И вот однажды получили мы письмо из стоявшего против нас белого отряда, который занимал такой же блокгауз на другом берегу лесной речонки, верстах в пятнадцати от нас. В письме сообщалось, что в отряде много недовольных белым режимом и если мы на них ударим, то часть гарнизона присоединится к нам и выдаст своих офицеров. Все это передавал нам верный человек, который всю зиму держал с нами связь, оставляя записки в дупле старой, разбитой молнией сосны; и мы решили попытать счастья. Звездной ночью надели мы белые балахоны, стали на лыжи и пошли по серебристому глубокому снегу. Перешли реку по льду, обошли со всех сторон блокгауз белых и стали понемногу перебегать, смыкая кольцо бойцов вокруг бревенчатого укрепления. В блокгаузе все было тихо, и только белый султан дыма поднимался над срубом и стоял в безветренном, крепком морозном воздухе прямым, расширяющимся кверху столбом.

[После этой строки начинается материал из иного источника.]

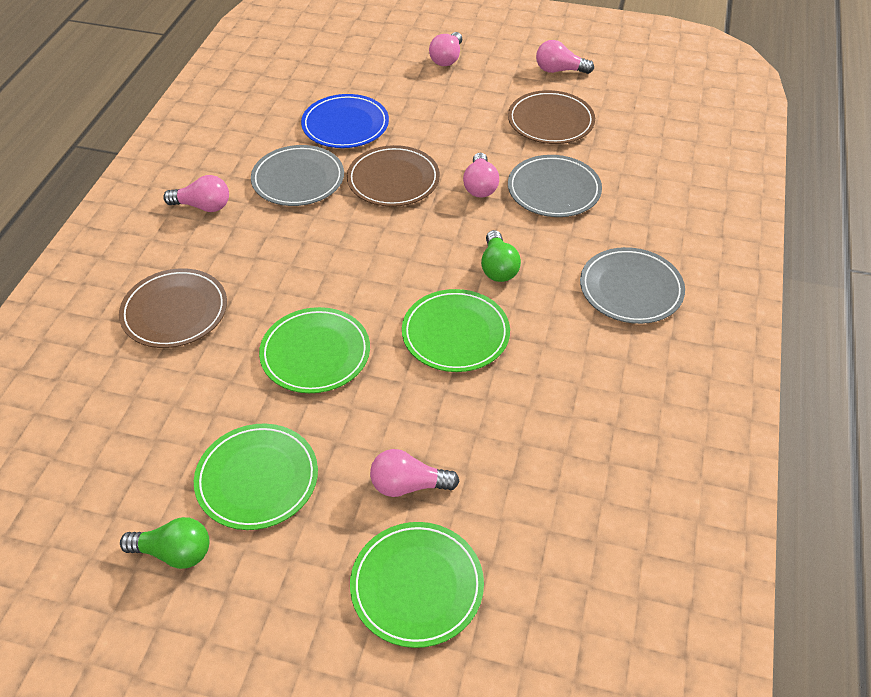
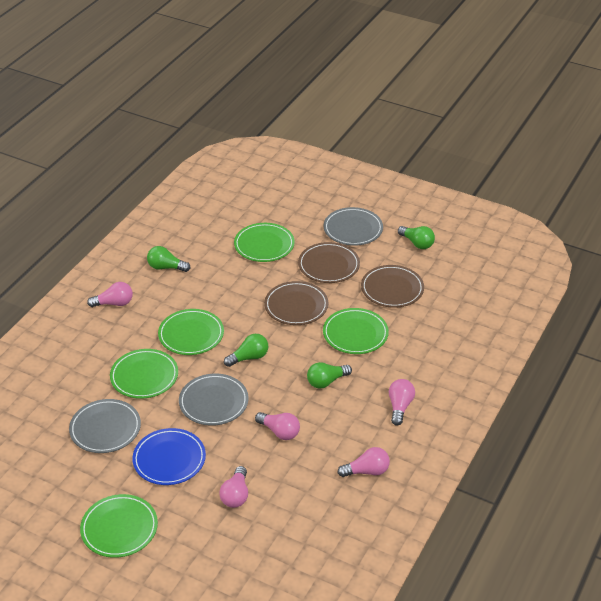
green light bulb: [120,517,209,569] [481,230,521,282] = 2 -> [147,246,191,272] [224,334,268,367] [307,362,352,389] [398,226,435,249] = 4
green plate: [194,424,318,530] [259,307,370,393] [350,522,484,648] [402,289,510,372] = 4 -> [80,494,158,558] [110,349,178,399] [158,309,224,355] [234,223,295,262] [323,308,389,354] = 5

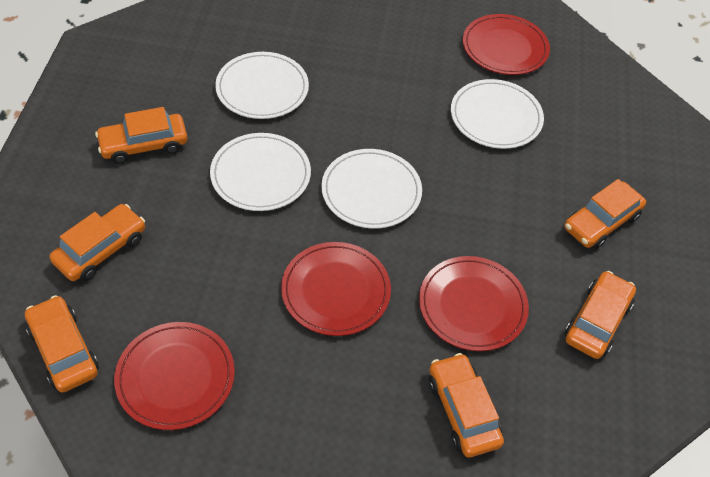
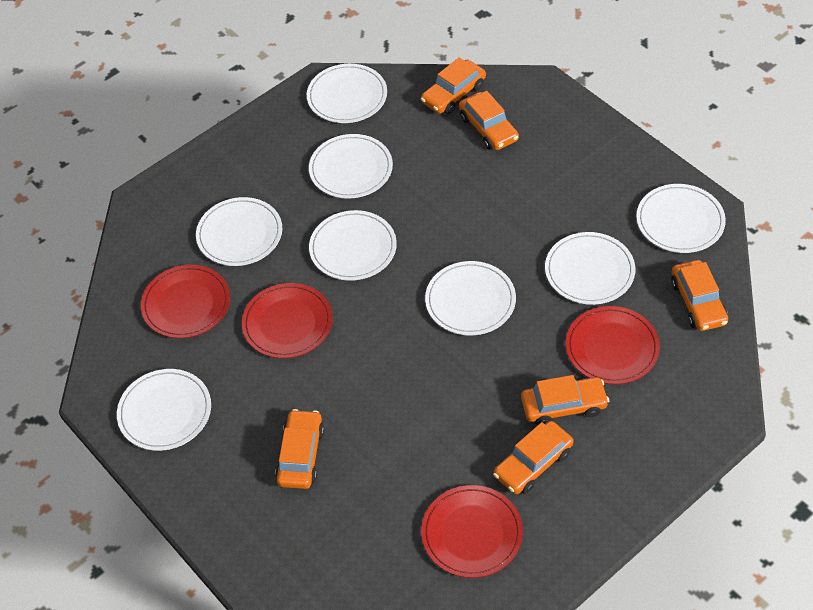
white plate: [210,133,311,211] [215,52,309,119] [321,149,422,229] [451,79,544,149] = 4 -> [117,369,211,451] [196,197,282,266] [307,64,387,123] [309,134,393,199] [309,210,397,281] [425,261,516,336] [545,232,635,305] [636,184,726,253] = 8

Уже наши цепи подошли на 5–6 саженей к бревенчатой ограде, как вдруг против нас разом заработало несколько пулеметов. Огонь был неожиданный, меткий.
Мы сразу поняли, что попали в ловушку.
Ринулись было назад к реке, но здесь нас ждали еще два спрятанных в кустах пулемета, которые и взяли всю партию под перекрестный обстрел.

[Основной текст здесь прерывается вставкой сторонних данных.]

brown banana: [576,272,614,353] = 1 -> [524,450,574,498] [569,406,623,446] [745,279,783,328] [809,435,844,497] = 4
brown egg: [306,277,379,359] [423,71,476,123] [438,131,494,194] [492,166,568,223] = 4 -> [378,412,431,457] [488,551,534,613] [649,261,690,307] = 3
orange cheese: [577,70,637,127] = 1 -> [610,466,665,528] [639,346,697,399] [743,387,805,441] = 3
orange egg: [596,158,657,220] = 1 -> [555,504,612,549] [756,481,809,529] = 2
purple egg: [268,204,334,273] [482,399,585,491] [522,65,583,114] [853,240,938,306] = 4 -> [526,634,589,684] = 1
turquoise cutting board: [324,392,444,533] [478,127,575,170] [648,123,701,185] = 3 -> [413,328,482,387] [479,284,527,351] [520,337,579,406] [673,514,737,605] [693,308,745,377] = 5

Не знаю уж, сколько из наших осталось в живых. Я упал под старой сосной, раненный в ногу, и после боя белые приволокли меня в блокгауз. Здесь мне показали труп нашего друга-солдата. У него были переломаны и выворочены руки, на лбу зияла кровавая красная звезда... Я понял причину нашего поражения и хорошо представил себе, как было написано письмо, которому мы поверили.
Меня не убили — я и до сих пор не знаю почему, — а весной отправили в Архангельск. Кажется, меня приняли за важного большевика и хотели обменять на какого-то захваченного в плен князя. Но по дороге в Архангельск мне удалось бежать с барки и скрыться в кустах на берегу Северной Двины. В это время на мне была старая солдатская шинель, и, когда меня, истощенного от голода, нашел на берегу белый патруль, я легко сошел за дезертира, был судим и отправлен в Иоканку. Там я встретился с моими товарищами, которые были арестованы за попытку бастовать. Оба они работали на одном из архангельских заводов и вели агитацию против белых.